Budget decisions agreed by West Sussex County Council

'We will do all we can to work with our partners in other authorities and the voluntary sector to make sure any impact is kept to a minimum'


Release date: 19 December 2018

Members of the West Sussex Council Cabinet have approved a number of measures to deliver a balanced budget for 2019/2020.

Like many local authorities across the country, the council faces unprecedented financial pressures. In the last eight years it has saved almost £200m and in the same period, government funding has been cut by £145m.

The council still faces a huge financial challenge going forward. The county has an aging population and people are living longer with more complex health conditions. At the same time, the complexity and vulnerability of the children the council supports continues to increase. As a result, the authority faces an increasing demand for children’s and adults’ social care services and special educational needs support - services which the county council alone is responsible for providing.

Over the next four years, covering the period 2019/20 to 2022/23 the council faces a further gross budget gap of £145m. The gross budget gap faced in 2019/20 stood at £50.9m alone.

The council are looking at innovative ways to generate income and do more with the money they have, but making savings is inevitable and necessary given the financial challenges faced through continued reduction in central government funding.

For 2019/2020, the savings include the following:-

Housing Related Support (HRS): The council continues to invest £4.6m in 2019/20 in housing related support, making savings of £1.7m, with a proposed further reduction of £2.3m in 2020/21.

Local Assistance Network (LAN): The council are investing £200,000 in 2019/2020 which will include maintaining contributions to foodbanks and practical assistance through the children and family centres, but with a reduced level of funding to several local social enterprises and the Citizens Advice network.

Minimum Income Guarantee (MIG): The council are reducing the MIG to the statutory minimum provision.

Subsidised bus services: The council have adopted a revised Bus Strategy, 2018 to 2026. They continue to invest £2.27m in subsidising the bus services across West Sussex, with a reduction of £300,564 in 2019/20. Discussions are now underway with bus operators, other local councils, and community organisations to try to keep the impact of funding changes to a minimum.

The Integrated Prevention and Earliest Help (IPEH) service: In 2019/20 the council will see funding for the national Troubled Families programme cut by £560k. To continue this programme we will need to make changes to the way some other services are funded, including the Duke of Edinburgh scheme, National Citizen Service and the Purple Bus.
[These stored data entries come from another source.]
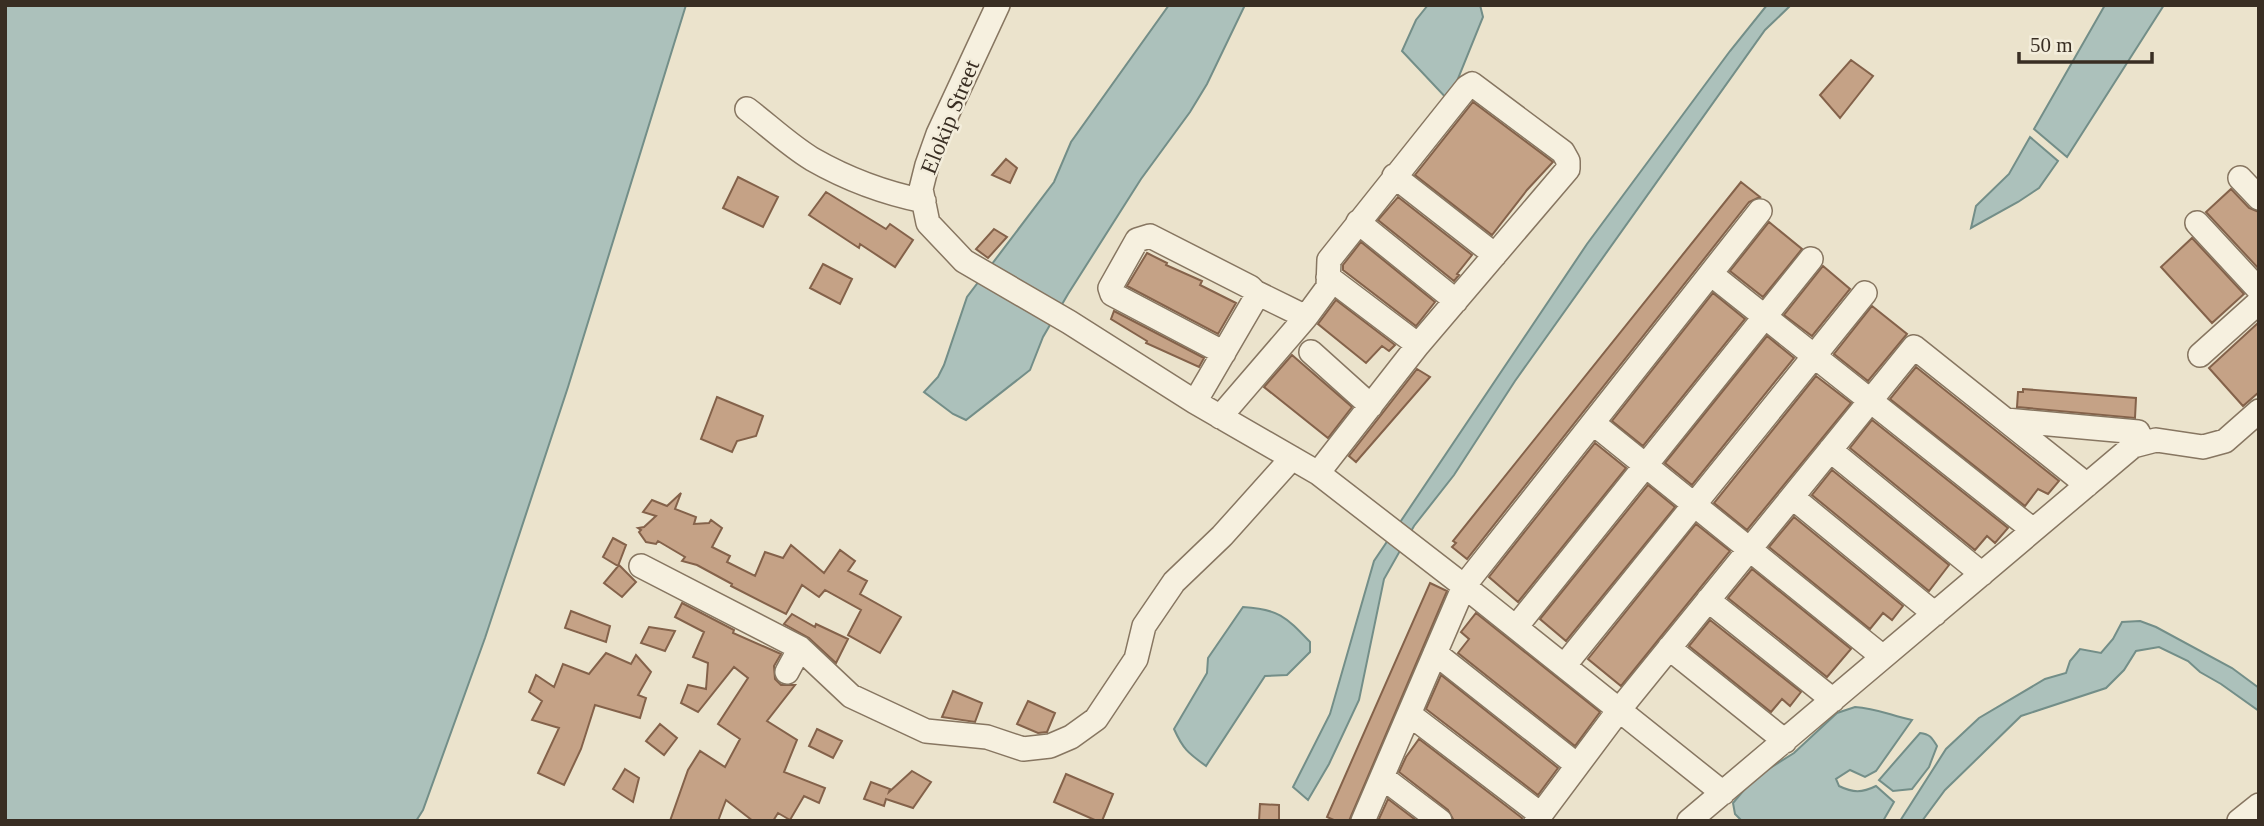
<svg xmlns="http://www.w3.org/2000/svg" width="2264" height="826" font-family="Georgia,serif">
	<rect width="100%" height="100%" fill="#ebe3cc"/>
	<path fill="#acc1bb" stroke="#738e88" stroke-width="2" d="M5 5H686L568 387 485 638 423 810 416 821H5Z
		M1169 5H1245L1207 84 1190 112 1141 179 1068 294 1043 337 1030 370 966 420 953 414 924 392 938 377 944 365 967 297 1054 182 1071 142Z
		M1428 5H1480L1483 17 1449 101 1402 51 1416 20Z
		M1767 5H1791L1765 30 1515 381 1454 475 1414 526 1384 579 1359 700 1329 764 1308 800 1293 787 1330 714 1374 561 1587 244 1730 51Z
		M2105 5H2164L2067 157 2034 129Z
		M2030 137 2058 161 2039 188 2018 202 1971 228 1976 206 2009 174Z
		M1243 607C1279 609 1286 617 1310 642V652L1287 675 1265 676 1206 766C1188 753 1183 749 1174 729L1207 673 1208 658Z
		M2140 621 2156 627 2232 668 2259 688V711L2221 684 2200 672 2188 661 2159 647 2136 651 2124 670 2106 688 2021 716 1945 790 1922 821H1900L1946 749 1979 718 2045 679 2066 673 2070 661 2080 649 2101 653 2113 639 2122 622Z
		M1855 707C1876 708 1892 716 1912 720L1876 771 1865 777 1850 770 1836 779 1839 786C1853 793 1862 793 1876 786L1894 802 1883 821H1742L1735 814 1733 803 1754 778 1794 753 1837 713Z
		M1920 733C1930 734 1932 738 1937 746L1929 767 1912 789 1893 791 1879 780Z"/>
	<path fill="#c5a286" stroke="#84624a" stroke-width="2" d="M1851 60 1873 76 1840 118 1820 95Z
		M1473 102 1553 162 1527 190 1492 235 1415 175Z
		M1006 159 1017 168 1010 183 992 175Z
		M738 177 778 197 763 227 723 208Z
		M1741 182 1760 197 1749 202 1467 559 1452 547 1456 543 1453 541Z
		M2231 189 2249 208 2259 212V269L2206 212Z
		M826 192 886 229 890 224 913 240 895 267 860 244 859 248 809 215Z
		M1398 197 1472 255 1457 274 1459 275 1454 281 1378 220Z
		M1769 222 1802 249 1763 297 1730 271Z
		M994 229 1007 237 988 258 976 249Z
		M2192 238 2244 294 2212 323 2161 267Z
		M1361 242 1435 302 1416 326 1343 270V265Z
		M1147 253 1167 263 1166 265 1202 281 1200 285 1236 303 1218 334 1127 286Z
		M823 264 852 279 840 304 810 288Z
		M1823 266 1850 289 1812 336 1784 315Z
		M1713 293 1745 319 1643 446 1612 421Z
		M1336 300 1395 345 1389 351 1382 346 1366 363 1318 324Z
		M1872 306 1907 334 1868 381 1834 354Z
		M1114 311 1204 358 1199 367 1146 343 1147 341 1111 319Z
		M2259 322V392L2243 406 2209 368Z
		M1767 336 1794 358 1692 485 1665 463Z
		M1292 355 1352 407 1328 438 1264 387Z
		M1916 367 2059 481 2048 494 2038 489 2025 506 1890 399Z
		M1417 369 1430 377 1356 462 1349 456Z
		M1816 376 1851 403 1747 530 1714 503Z
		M2023 389 2136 398 2135 418 2017 407 2018 392H2023Z
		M717 397 763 416 756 436 737 441 732 452 701 439Z
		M1872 420 2008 528 1995 543 1987 536 1975 550 1850 448Z
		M1595 443 1626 468 1518 602 1489 577Z
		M1832 470 1949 565 1929 591 1812 495Z
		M1648 485 1675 507 1566 641 1540 619Z
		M681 493 675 509 696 517 694 524 709 523 711 520 722 528 712 547 730 556 727 562 755 576 765 552 783 558 791 545 824 573 840 550 855 561 848 571 867 581 860 594 901 617 880 653 848 635 861 610 825 590 819 597 802 585 786 614 731 586 732 584 697 565 682 561 685 557 658 541 656 544 646 542 639 532 641 530 638 528 644 527 656 516 643 512 652 500 667 506Z
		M1794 517 1903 606 1892 620 1883 613 1870 629 1769 547Z
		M1696 524 1730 551 1621 686 1588 659Z
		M613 538 626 545 618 566 603 557Z
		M619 565 636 582 622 597 604 583Z
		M1752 569 1851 649 1827 677 1728 598Z
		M1430 583 1447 591 1349 821H1336L1327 817Z
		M682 603 734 630 733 633 781 654 774 666 775 679 781 685H795L767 721 797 740 784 772 825 788 819 803 804 796 790 820 778 813 773 821H753L726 800 718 821H670L688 770 700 751 725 767 740 739 718 724 748 678 734 667 698 712 681 703 688 685 706 689 708 663 693 657 704 632 675 617Z
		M571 611 610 626 606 642 565 628Z
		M1476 613 1600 712 1575 746 1458 653 1469 639 1461 632Z
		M792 614 815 627 816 624 848 639 836 663 809 638 784 624Z
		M1710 620 1801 692 1790 706 1782 699 1771 712 1689 646Z
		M649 627 675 631 665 651 641 643Z
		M606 653 631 664 636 655 651 672 638 695 646 698 640 718 595 705 581 749 564 785 538 773 559 728 532 720 542 701 529 692 536 675 554 687 563 664 589 674Z
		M1441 675 1558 768 1538 795 1426 709Z
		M953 691 982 703 975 722 942 717Z
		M1028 701 1055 713 1047 732 1038 733 1017 724Z
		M660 724 677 738 664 755 646 741Z
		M817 729 842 741 833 758 809 746Z
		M1419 739 1522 818 1521 821H1454L1448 810 1399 772 1406 757Z
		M625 769 639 778 633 802 613 789Z
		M912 771 931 782 913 808 886 799 884 806 864 799 871 782 890 789 889 792Z
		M1066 774 1113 794 1102 821H1097L1054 802Z
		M1388 799 1417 821H1378Z
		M1260 804 1279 805V821H1259Z"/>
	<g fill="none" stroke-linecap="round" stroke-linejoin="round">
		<g stroke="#877661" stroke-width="26">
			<path id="minor" d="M998 5 938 134 927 165 921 189 928 223 964 261 1069 322 1195 402 1318 473 1464 586 1723 793
				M747 109C768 125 789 145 812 159 847 179 884 193 924 201
				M1394 176 1495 255
				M2240 178 2259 198
				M1358 222 1456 301
				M2197 223 2259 290
				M1711 274 2033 530
				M1328 277 1418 345
				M1255 292 1306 317 1328 287 1329 260 1467 87 1472 84 1563 152 1568 161V169L1418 345 1318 473
				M1311 352 1371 406
				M2200 355 2259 302
				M1195 402 1255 299V292L1250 287 1150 236 1137 240 1110 288 1112 294 1224 353
				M1220 417 1306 317
				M2006 420 2138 432 2143 443
				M1593 423 1883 657
				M1830 450 1982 574
				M1792 497 1935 614
				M641 566 800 648 851 696 926 731 987 737 1023 749 1050 746 1071 737 1096 719 1136 659 1144 626 1174 582 1222 536 1292 458
				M1708 600 1833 700
				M1516 627 1811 259
				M1669 648 1785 741
				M1435 653 1577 765
				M1564 666 1865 293
				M787 672 800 648
				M1409 714 1540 814
				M1382 777 1440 821
				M1363 821 1464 586 1760 211
				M1536 821 1619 710 1914 347 2087 485
				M1689 821 2133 446 2156 440 2203 447 2225 441 2259 411
				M2239 821 2259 805"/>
		</g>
		<use href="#minor" stroke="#f6f0df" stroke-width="23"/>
	</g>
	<g text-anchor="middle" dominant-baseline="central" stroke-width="5" stroke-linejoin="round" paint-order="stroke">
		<g font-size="23" fill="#392e23" stroke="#f3eddb">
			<text transform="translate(950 117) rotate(-68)">Elokip Street</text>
		</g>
	</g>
	<rect width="2264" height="826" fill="none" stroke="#392e23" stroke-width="14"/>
	<path d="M2019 52v10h133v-10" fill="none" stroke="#392e23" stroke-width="3.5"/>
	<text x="2030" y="52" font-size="21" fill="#392e23" stroke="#f3eddb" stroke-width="5" paint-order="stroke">50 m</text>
</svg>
Commenting on all the savings decisions, council Leader Louise Goldsmith said: “We have a really good track record of taking care of our residents’ money and keeping our finances solid. However now, even for us, the financial situation is becoming so tough that we are being forced to take some very difficult decisions.

“I want to reassure our residents that we have not taken any decision to reduce services lightly and we will do all we can to work with our partners in other authorities and the voluntary sector to make sure any impact is kept to a minimum and we continue to protect the most vulnerable people in West Sussex.”

All decisions are subject to the statutory call-in period of seven working days.